Yes, I have asked our ER to stagger the admissions, because not only am I in charge and have to do the three admits they are sending to me, but I have a full patient load. and I may be the only nurse on the floor so I also have to pass meds ( depending on what unit census is, if we have 12 or less patients there may only be 1). And no you cant tell anyone they have to wait for an hour, but you do triage them and people do wait hours in the waiting room.

You want us to come and see what your end is like during orientation. I want people from the ER and Medical floors to come and see what we end up doing.
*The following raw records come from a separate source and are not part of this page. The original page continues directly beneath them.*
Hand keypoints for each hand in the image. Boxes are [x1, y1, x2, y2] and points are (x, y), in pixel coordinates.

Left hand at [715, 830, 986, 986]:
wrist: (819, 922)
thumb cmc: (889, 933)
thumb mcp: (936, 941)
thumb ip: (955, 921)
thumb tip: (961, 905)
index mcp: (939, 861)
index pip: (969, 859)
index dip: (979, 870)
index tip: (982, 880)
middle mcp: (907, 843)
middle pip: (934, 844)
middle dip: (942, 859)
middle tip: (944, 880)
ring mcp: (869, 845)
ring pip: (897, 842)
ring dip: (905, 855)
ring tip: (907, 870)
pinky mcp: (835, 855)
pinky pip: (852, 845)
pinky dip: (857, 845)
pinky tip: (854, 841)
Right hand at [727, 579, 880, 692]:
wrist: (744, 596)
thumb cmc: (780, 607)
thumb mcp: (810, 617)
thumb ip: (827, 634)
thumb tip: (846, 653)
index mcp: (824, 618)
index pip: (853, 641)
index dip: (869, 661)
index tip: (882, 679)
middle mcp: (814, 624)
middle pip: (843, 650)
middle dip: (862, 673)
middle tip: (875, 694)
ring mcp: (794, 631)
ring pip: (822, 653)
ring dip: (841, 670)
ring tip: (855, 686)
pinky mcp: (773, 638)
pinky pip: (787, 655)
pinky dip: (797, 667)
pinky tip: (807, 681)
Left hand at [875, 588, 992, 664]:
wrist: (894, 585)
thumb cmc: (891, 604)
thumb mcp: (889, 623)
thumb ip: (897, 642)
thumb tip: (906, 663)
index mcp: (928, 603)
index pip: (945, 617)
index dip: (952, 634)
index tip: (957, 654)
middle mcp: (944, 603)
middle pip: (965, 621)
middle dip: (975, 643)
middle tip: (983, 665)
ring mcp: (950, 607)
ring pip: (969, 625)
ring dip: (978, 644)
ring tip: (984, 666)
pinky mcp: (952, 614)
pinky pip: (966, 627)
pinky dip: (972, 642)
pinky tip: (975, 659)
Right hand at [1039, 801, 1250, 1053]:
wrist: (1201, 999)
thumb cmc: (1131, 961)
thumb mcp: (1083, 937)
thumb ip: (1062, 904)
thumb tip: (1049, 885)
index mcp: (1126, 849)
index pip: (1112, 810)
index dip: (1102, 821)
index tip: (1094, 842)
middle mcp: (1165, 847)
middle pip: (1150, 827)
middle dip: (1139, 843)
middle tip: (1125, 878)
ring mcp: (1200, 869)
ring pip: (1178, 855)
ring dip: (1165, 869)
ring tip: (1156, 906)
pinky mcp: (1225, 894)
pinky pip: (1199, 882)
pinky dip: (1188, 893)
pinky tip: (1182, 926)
Amen. I really wish people (upper management/the admissions department/ERs) knew what goes on on a daily basis on a psych unit. There are not numerous nurses waiting to take admissions. There are 1-2 nurses who are responsible for med passes, verifying orders, talking with the physicians, discharges, etc. on top of having a patient assignment, managing the milieu, leading groups, doing q15 safety checks on patients, talking to families, de-escalating and talking with patients who are in a current crisis... The list goes on and on. On top of that an admission takes time and extra staff to perform skin checks and body searches. It's unrealistic and unsafe to have admissions back to back without the extra staff to do so. We briefly had an "admissions nurse" in house that was a lifesaver when the floor was acute, but management felt this was a waste of money so it was done away with. Bottom line - every floor/unit poses their own challenges and as nurses we need to work together instead of pointing fingers at one another.

Specializes in Psych.

Ugh honestly this grinds my gears. I work in a small psych hospital in the sticks, have very limited psych resources in this area, we get admissions from everywhere. The EDs that refer to us blatantly lie, all the time. The truth of the matter is that WOE CAN'T deal with medical problems unless they're stable. Sure we can deal with accuchecks and insulin, sure we can deal with pts on O2 or need neb's, but the stuff we get sent, just omg. One guy came with what the ED said were "healed over self inflicted wounds". What we GOT were 10 stab wounds to the abdomen, multiple to the arms and legs that were down to adipose tissue, massively infected and gaping. We had a pt come in that hadn't had medical care in years with "just some wheezes. She was a full blown untreated COPDer with says in the low 80's. We had an ED try to send us an adolescent PT who OD'd on a handful of Vyvanse with a HR in the 130s and no LFTs or renal panel done. If she becomes an acute cardiac issue, were at least 20 mins from the closest ED. I don't have ap lot of time to manage major medical stuff. I've usually got 20 acutely ill, many times actively psychotic pts to deal with. When they become acute medically (diabetic with BGs ranging.from 36 to 450 in half an hour, kid with a CPK in the thousands, elderly dementia PT with aspiration pneumonia) the EDs give us a rash of hell for sending them, and sometimes they are sent back with basically no treatment. And.many.of the dementia pts really get me. There is really nothing we're going to do for a dementia PT. They are still going to sundown, we aren't making them better. No matter what anyone does they are just going to decline. We push fluids for low BPs. If someones not drinking we bolus with IV fluids. We do ECT so have quite a few nurses with excellent IV skills. Psych patients get substandard care and that's a fact. We can't handle them with acute medical issues and medical floors don't want them. Adults with serious medical issues die 25 years younger than non mentally ill.

Oh and please, if a psych patient is combative in the ED, please feel free to medicate them with anything you want. We usually request it, actually.